## Exercise set
1: In the text on Pac-man and the Ghostly Adventures, what was Pac-man's name before he came to the U.S.?
2: Please carry on the text on Pac-man and the Ghostly Adventures, starting after its last sentence.

## Document section
--
Pac-man’s never had it easy. Guy had to change his name from Puck-Man when immigrated to the U.S. back in 1980 because of just how easy it was to turn that into an obscenity. And you thought Xbone was bad. That first game and its sequel Ms. Pac-Man are foundational classics in the video game canon, but everything that followed down the years were mere footnotes. Particular failures were the show Pac-man: The Animated Series and the Super Mario 64-wannabe platformer Pac-man World. They were woeful attempts to broaden the little yellow glutton’s appeal, but no dice. The original games were perfect, and no reinvention would be as powerful. Hence why the classically styled Pac-Man Championship was so successful in 2007. Now Namco’s up to its old tricks with Pac-man and the Ghostly Adventures, a cartoon series and 3D platforming game for Xbox 360, PlayStation 3, and Wii U. The cartoon looks like yet another bust, but the new game is actually pretty slick.

Story 

Part of the problem with those old cartoons and 3D platformers were the attempts at forcing into a story on Pac-man other than “he’s a yellow ball that eats dots.” The tale of Ghostly Adventures is alternately bizarre and boring as hell. Pac-world is a land of technologically advanced spherical people that have been at war with a race of space alien ghost monsters led by a real dingus named Betrayus. Seriously. A junior high school nerd named Pac-man is the chosen hero to destroy the ghosts because he likes to eat. Or something. The weirdness of ball people being at war with ghosts is unfortunately evened out by the banality of destined savior nonsense.

Pacman 2 

Gameplay

This is where Ghostly Adventures actually earns its keep. The free-roaming 3D platformer is an all but extinct style of game in the 2010’s. Even the Ratchet and Clank series has abandoned platforming in favor of tower defense combat. Ghostly Adventures keeps it like it’s 2002, though, letting Pac-man run around a vibrantly colored futuristic city, collecting dots, jumping across disappearing blocks, and eating ghosts. Tapping X on an Xbox controller makes him chomp, A jumps, and once a meter is filled up from eating pellets in the environment, tapping Y will trigger a super mode just like a power pellet of old.
--
## Provided data

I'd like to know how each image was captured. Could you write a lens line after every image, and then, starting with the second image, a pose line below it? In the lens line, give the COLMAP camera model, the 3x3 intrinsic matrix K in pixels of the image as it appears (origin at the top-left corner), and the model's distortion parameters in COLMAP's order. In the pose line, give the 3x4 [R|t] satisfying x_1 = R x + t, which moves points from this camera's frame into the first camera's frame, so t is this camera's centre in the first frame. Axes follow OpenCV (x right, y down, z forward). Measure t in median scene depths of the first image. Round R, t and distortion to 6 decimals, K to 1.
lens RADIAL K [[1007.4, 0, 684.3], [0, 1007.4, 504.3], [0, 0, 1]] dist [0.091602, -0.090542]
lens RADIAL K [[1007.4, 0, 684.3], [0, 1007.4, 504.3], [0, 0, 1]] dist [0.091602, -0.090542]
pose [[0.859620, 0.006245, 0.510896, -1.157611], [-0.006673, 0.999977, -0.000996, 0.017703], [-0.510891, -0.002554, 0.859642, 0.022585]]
--
## Answers for the tasks
1: Puck-Man

2:
There are also power ups found in the environment, just like a Mario classic. Find a green pellet, and Pac-man turns into a little chameleon that can turn invisible and use its tongue to swing across flagpoles. The pace is slow but smooth while maintaining a mild challenge. The simple exploration and the freedom to bound around is effervescent compared to the grim, violent 3D patformers of today like Tomb Raider. Plus, the jumping isn’t nearly as guided. Pac-man can’t grip ledges or just hop along a pre-determined path, you actually have to pay attention and carefully time your leaps.

Pacman 3
Image used with permission by copyright holder

Presentation

Spare but appealingly colorful. Green trees, baby blue buildings, yellow Pacs, primary colored ghosts; no one besides Nintendo makes games that look like this anymore, but most of Nintendo’s games tend to look the same these days. While it may seem wasteful for Namco Bandai to not put its game on Xbox One and PlayStation 4, the extra processing oomph would not have helped make it any more than what it is.

Pacman 4 

Takeaway

The truth is that Namco Bandai wants to get kids buying Pac-man toys manufactured by Bandai and watching the new Ghostly Adventures cartoon series on the Disney Channel. This is an explicit push to use an old icon to make some scratch. In the process, though, producer Kunito Kumori and his team have made a what seems to be a lovely little game. When you get exhausted of the gunplay and epic adventures flooding all game machines later this year, this will make one hell of a palette cleanser.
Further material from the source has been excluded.